NMDPRA’s Director, Public Affairs Department, George Ene-Ita, conveyed the development in a statement while warning the public to shun panic buying.

President Bola Tinubu, on October 29, approved an import tariff on petrol and diesel, a policy expected to raise the landing cost of imported fuel.

The President’s approval was conveyed in a letter signed by his Private Secretary, Damilotun Aderemi, following a proposal submitted by the Executive Chairman of the Federal Inland Revenue Service, Zacch Adedeji.

The proposal sought the application of a 15 per cent duty on the cost, insurance, and freight value of imported petrol and diesel to align import costs with domestic market realities.

Implementation was slated to take effect on November 21, 2025.

The policy aimed to protect and promote local refineries like the Dangote Refinery and modular plants by making imported fuel more expensive.

While intended to boost local production, it is also expected to increase fuel costs, which could lead to higher inflation and transportation prices for consumers.

Experts have argued that the move could translate into higher pump prices for consumers, with some estimating an increase of up to N150 per litre or more.

In an update, however, NMDPRA said the government was no longer considering going ahead with implementing the petrol import duty.

“It should also be noted that the implementation of the 15% ad-valorem import duty on imported Premium Motor Spirit and Diesel is no longer in View,” the statement read in part.

Meanwhile, the NMDPRA also assured all that there is an adequate supply of petroleum products in the country, within the acceptable national sufficiency threshold, during this peak demand period.

“There is a robust domestic supply of petroleum products (AGO, PMS, LPG, etc) sourced from both local refineries and importation to ensure timely replenishment of stocks at storage depots and retail stations during this period.

“The Authority wishes to use this opportunity to advise against any hoarding, panic buying or non-market reflective escalation of prices of petroleum products.

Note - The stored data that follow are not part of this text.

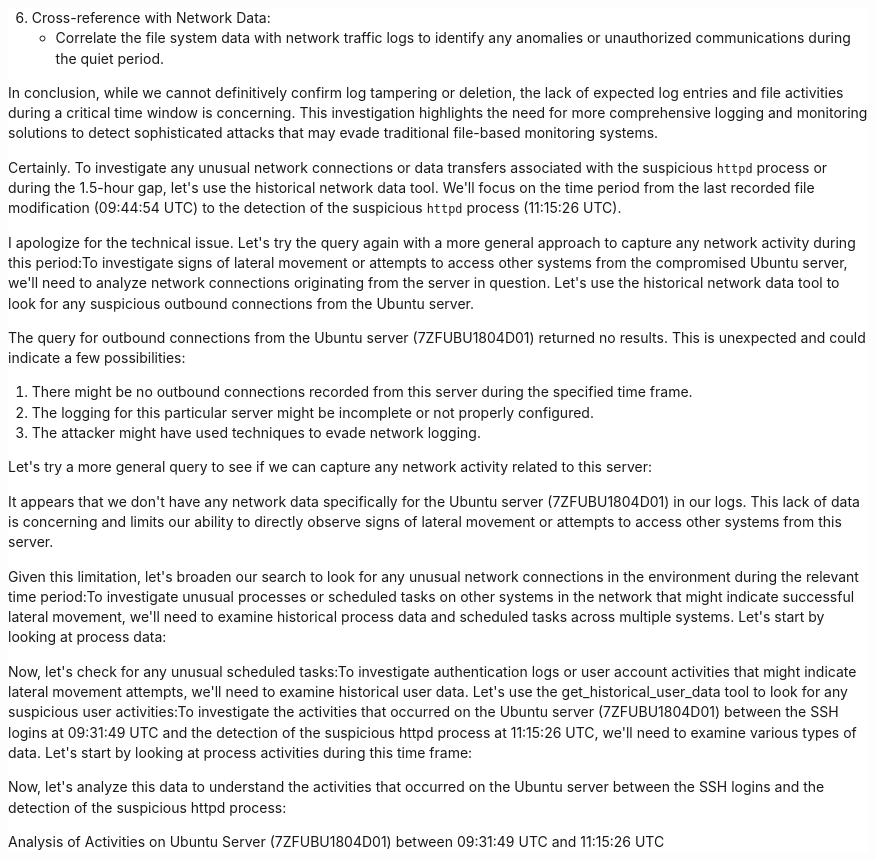 6. Cross-reference with Network Data:
   - Correlate the file system data with network traffic logs to identify any anomalies or unauthorized communications during the quiet period.

In conclusion, while we cannot definitively confirm log tampering or deletion, the lack of expected log entries and file activities during a critical time window is concerning. This investigation highlights the need for more comprehensive logging and monitoring solutions to detect sophisticated attacks that may evade traditional file-based monitoring systems.

</answer>Certainly. To investigate any unusual network connections or data transfers associated with the suspicious `httpd` process or during the 1.5-hour gap, let's use the historical network data tool. We'll focus on the time period from the last recorded file modification (09:44:54 UTC) to the detection of the suspicious `httpd` process (11:15:26 UTC).

I apologize for the technical issue. Let's try the query again with a more general approach to capture any network activity during this period:To investigate signs of lateral movement or attempts to access other systems from the compromised Ubuntu server, we'll need to analyze network connections originating from the server in question. Let's use the historical network data tool to look for any suspicious outbound connections from the Ubuntu server.

The query for outbound connections from the Ubuntu server (7ZFUBU1804D01) returned no results. This is unexpected and could indicate a few possibilities:

1. There might be no outbound connections recorded from this server during the specified time frame.
2. The logging for this particular server might be incomplete or not properly configured.
3. The attacker might have used techniques to evade network logging.

Let's try a more general query to see if we can capture any network activity related to this server:



It appears that we don't have any network data specifically for the Ubuntu server (7ZFUBU1804D01) in our logs. This lack of data is concerning and limits our ability to directly observe signs of lateral movement or attempts to access other systems from this server.

Given this limitation, let's broaden our search to look for any unusual network connections in the environment during the relevant time period:To investigate unusual processes or scheduled tasks on other systems in the network that might indicate successful lateral movement, we'll need to examine historical process data and scheduled tasks across multiple systems. Let's start by looking at process data:

Now, let's check for any unusual scheduled tasks:To investigate authentication logs or user account activities that might indicate lateral movement attempts, we'll need to examine historical user data. Let's use the get_historical_user_data tool to look for any suspicious user activities:To investigate the activities that occurred on the Ubuntu server (7ZFUBU1804D01) between the SSH logins at 09:31:49 UTC and the detection of the suspicious httpd process at 11:15:26 UTC, we'll need to examine various types of data. Let's start by looking at process activities during this time frame:



Now, let's analyze this data to understand the activities that occurred on the Ubuntu server between the SSH logins and the detection of the suspicious httpd process:

<answer>

Analysis of Activities on Ubuntu Server (7ZFUBU1804D01) between 09:31:49 UTC and 11:15:26 UTC

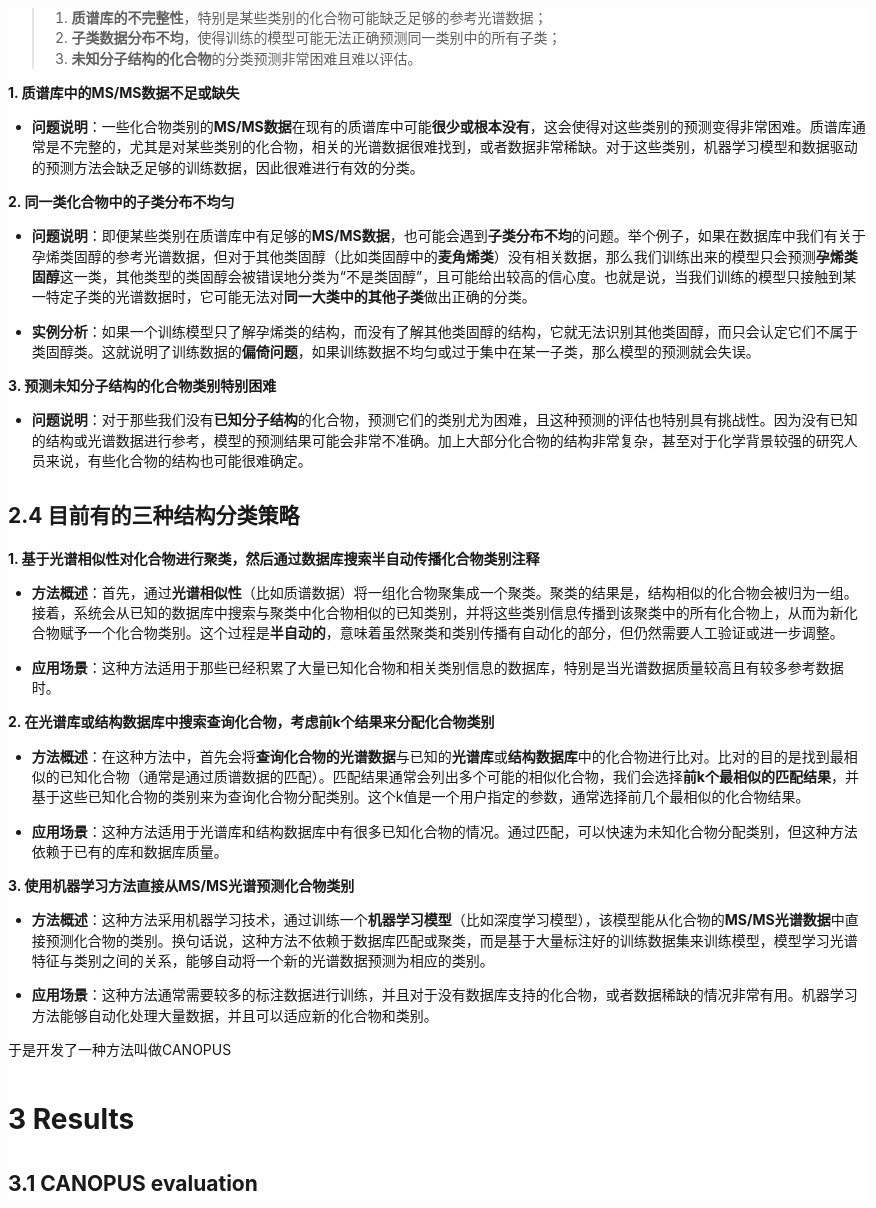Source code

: > 1. **质谱库的不完整性**，特别是某些类别的化合物可能缺乏足够的参考光谱数据；
> 2. **子类数据分布不均**，使得训练的模型可能无法正确预测同一类别中的所有子类；
> 3. **未知分子结构的化合物**的分类预测非常困难且难以评估。

**1. 质谱库中的MS/MS数据不足或缺失**

- **问题说明**：一些化合物类别的**MS/MS数据**在现有的质谱库中可能**很少或根本没有**，这会使得对这些类别的预测变得非常困难。质谱库通常是不完整的，尤其是对某些类别的化合物，相关的光谱数据很难找到，或者数据非常稀缺。对于这些类别，机器学习模型和数据驱动的预测方法会缺乏足够的训练数据，因此很难进行有效的分类。

**2. 同一类化合物中的子类分布不均匀**

- **问题说明**：即便某些类别在质谱库中有足够的**MS/MS数据**，也可能会遇到**子类分布不均**的问题。举个例子，如果在数据库中我们有关于孕烯类固醇的参考光谱数据，但对于其他类固醇（比如类固醇中的**麦角烯类**）没有相关数据，那么我们训练出来的模型只会预测**孕烯类固醇**这一类，其他类型的类固醇会被错误地分类为“不是类固醇”，且可能给出较高的信心度。也就是说，当我们训练的模型只接触到某一特定子类的光谱数据时，它可能无法对**同一大类中的其他子类**做出正确的分类。

- **实例分析**：如果一个训练模型只了解孕烯类的结构，而没有了解其他类固醇的结构，它就无法识别其他类固醇，而只会认定它们不属于类固醇类。这就说明了训练数据的**偏倚问题**，如果训练数据不均匀或过于集中在某一子类，那么模型的预测就会失误。



**3. 预测未知分子结构的化合物类别特别困难**

- **问题说明**：对于那些我们没有**已知分子结构**的化合物，预测它们的类别尤为困难，且这种预测的评估也特别具有挑战性。因为没有已知的结构或光谱数据进行参考，模型的预测结果可能会非常不准确。加上大部分化合物的结构非常复杂，甚至对于化学背景较强的研究人员来说，有些化合物的结构也可能很难确定。





## 2.4 目前有的三种结构分类策略

**1. 基于光谱相似性对化合物进行聚类，然后通过数据库搜索半自动传播化合物类别注释**

- **方法概述**：首先，通过**光谱相似性**（比如质谱数据）将一组化合物聚集成一个聚类。聚类的结果是，结构相似的化合物会被归为一组。接着，系统会从已知的数据库中搜索与聚类中化合物相似的已知类别，并将这些类别信息传播到该聚类中的所有化合物上，从而为新化合物赋予一个化合物类别。这个过程是**半自动的**，意味着虽然聚类和类别传播有自动化的部分，但仍然需要人工验证或进一步调整。

- **应用场景**：这种方法适用于那些已经积累了大量已知化合物和相关类别信息的数据库，特别是当光谱数据质量较高且有较多参考数据时。



**2. 在光谱库或结构数据库中搜索查询化合物，考虑前k个结果来分配化合物类别**

- **方法概述**：在这种方法中，首先会将**查询化合物的光谱数据**与已知的**光谱库**或**结构数据库**中的化合物进行比对。比对的目的是找到最相似的已知化合物（通常是通过质谱数据的匹配）。匹配结果通常会列出多个可能的相似化合物，我们会选择**前k个最相似的匹配结果**，并基于这些已知化合物的类别来为查询化合物分配类别。这个k值是一个用户指定的参数，通常选择前几个最相似的化合物结果。

- **应用场景**：这种方法适用于光谱库和结构数据库中有很多已知化合物的情况。通过匹配，可以快速为未知化合物分配类别，但这种方法依赖于已有的库和数据库质量。



**3. 使用机器学习方法直接从MS/MS光谱预测化合物类别**

- **方法概述**：这种方法采用机器学习技术，通过训练一个**机器学习模型**（比如深度学习模型），该模型能从化合物的**MS/MS光谱数据**中直接预测化合物的类别。换句话说，这种方法不依赖于数据库匹配或聚类，而是基于大量标注好的训练数据集来训练模型，模型学习光谱特征与类别之间的关系，能够自动将一个新的光谱数据预测为相应的类别。

- **应用场景**：这种方法通常需要较多的标注数据进行训练，并且对于没有数据库支持的化合物，或者数据稀缺的情况非常有用。机器学习方法能够自动化处理大量数据，并且可以适应新的化合物和类别。



于是开发了一种方法叫做CANOPUS

# 3 Results

## 3.1 CANOPUS evaluation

“The Authority will continue to closely monitor the supply situation and take appropriate regulatory measures to prevent disruption of supply and distribution of petroleum products across the country, especially during this peak demand period.

“While appreciating the continued efforts of all stakeholders in the midstream and downstream value chain in ensuring a smooth and uninterrupted supply and distribution, the public is hereby assured of NMDPRA’s commitment to guarantee energy security,” the statement added.